There we go. Unordered list for the classes β€œtodo-list” β€” ul.todo-list li

Now, it has matched 2 items, so I have got a good query for matching that.

I could be more specific and say I don't want anything underneath this, I want specifically underneath it β€” ul.todo-list > li

# Finding CSS Selectors – Path Queries

To demonstrate the path queries, I'm going to select the β€œdestroy” button.

So, I'm going to say, "Find the unordered to-do list and find me a button that has a destroy class." β€” ul.todo-list button.destroy

There we go. It has found 2 of those.

If I say find me an unordered to-do list and immediately below that, find a destroy button β€” ul.todo-list > button.destroy β€” it won't find it because this has an unordered to-do list followed by a list item, followed by a div, followed by the button.

I would have to say, followed by a list item, followed by a div in order to match it β€” ul.todo-list > li > div > button.destroy

If I want to just match a β€œdestroy” button anywhere under the unordered list, I just don't put in the greater than signs, and that is probably as much as you need, except the nth-child, which we saw earlier on.

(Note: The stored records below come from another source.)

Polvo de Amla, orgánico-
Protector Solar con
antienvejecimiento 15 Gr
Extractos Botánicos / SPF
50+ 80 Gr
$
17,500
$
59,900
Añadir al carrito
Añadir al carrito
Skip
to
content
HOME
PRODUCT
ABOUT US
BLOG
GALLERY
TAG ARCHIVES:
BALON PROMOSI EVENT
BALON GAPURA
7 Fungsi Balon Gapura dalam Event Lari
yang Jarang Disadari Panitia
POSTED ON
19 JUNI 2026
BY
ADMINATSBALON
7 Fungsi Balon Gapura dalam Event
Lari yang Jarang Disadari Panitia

# Finding CSS Selectors – :nth-child(1)

If I say unordered list, if I need the list items, got 2, and I want the first one, and I will say, "Call on nth child," and this is one, starts at 1 β€” ul.todo-list li:nth-child(1)

Indexing for nth-child

Very often things are 0 indexed in computing, but the nth child is 1 index. So, 1, will find the first one, 2 we'll find the second one.

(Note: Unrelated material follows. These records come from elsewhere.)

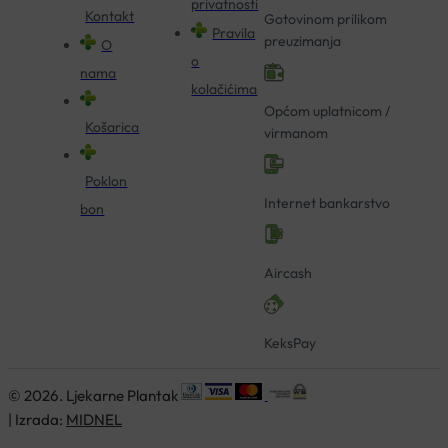
privatnosti
Kontakt
Gotovinom prilikom
Pravila
preuzimanja
O
o
nama
kolačićima
Općom uplatnicom /
Košarica
virmanom
Poklon
Internet bankarstvo
bon
Aircash
KeksPay
© 2026. Ljekarne Plantak
| Izrada:
MIDNEL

Now, I can specifically choose items on the screen, and that's all the CSS selectors we're going to need to use to automate this.



By Id, with a hash [#]. By class, with a dot [.]. By tag, which is just the tag name (ul, li, input button, that kind of thing).

And the path selectors, we can do immediately below with the greater than sign [>]. Or we can do anywhere underneath just with a space and the nth-child pseudo class for finding particular items in a list.

# Optimizing CSS Selectors Through Practice

The challenge when you start out is learning how to optimize these CSS selectors, because very often we're going to use the Copy to help us.



So this [Copy selector] is going to copy a selector, and we get something that isn't specifically optimum.

We're going to have to learn how to read this and say, "I just want to start at the unordered list, and I want it to make sure it's the todo-list," so I'm going to select with the class. And we're going to have to just learn how to do that through practice, because we want to get the smallest CSS selector that matches as specific as we can in order to make our automated execution robust.

Things to practice are doing an Inspect on the screen and trying to figure out a CSS selector that will match the item that you have selected on. That will stand you in good stead going forward, but I'm going to show you examples of all the CSS selectors we're going to use as we go through the course.

One advantage of practicing this way and experimenting with the application in the DOM is that when we do web automated execution being able to construct good CSS selectors is massively important.

This is a skill that will help you out when you're doing automated execution through WebDriver or other tools, or just navigating the web and you just want to try and find something on the screen that you can't find, being able to do very specific CSS selectors, not just β€œfind by text β€œin the page will help you out in the real world.